Data records
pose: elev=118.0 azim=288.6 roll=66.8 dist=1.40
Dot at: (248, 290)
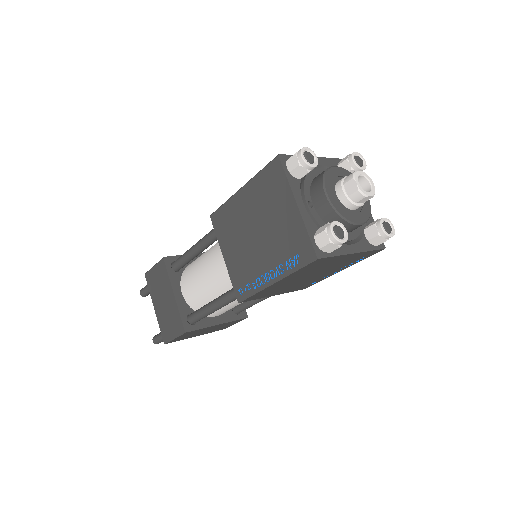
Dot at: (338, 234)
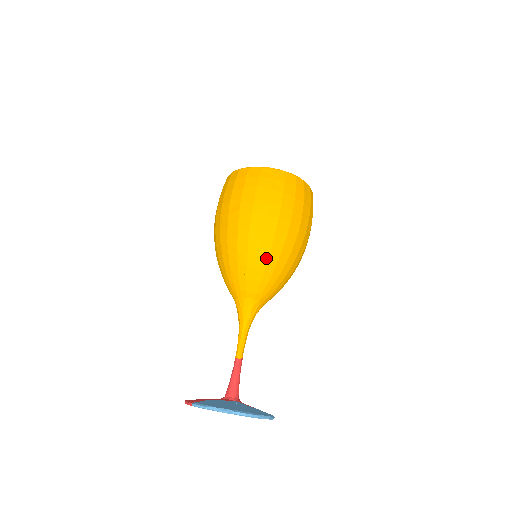
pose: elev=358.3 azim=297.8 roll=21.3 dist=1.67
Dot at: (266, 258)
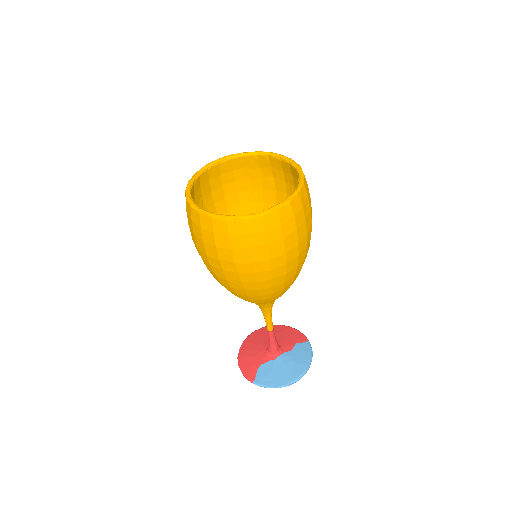
Dot at: (281, 290)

### Description of the task
Can you write out every line of the records above word for word, leaving out the pictures?

### Final result
pose: elev=118.0 azim=288.6 roll=66.8 dist=1.40
Dot at: (248, 290)
Dot at: (338, 234)
pose: elev=358.3 azim=297.8 roll=21.3 dist=1.67
Dot at: (266, 258)
Dot at: (281, 290)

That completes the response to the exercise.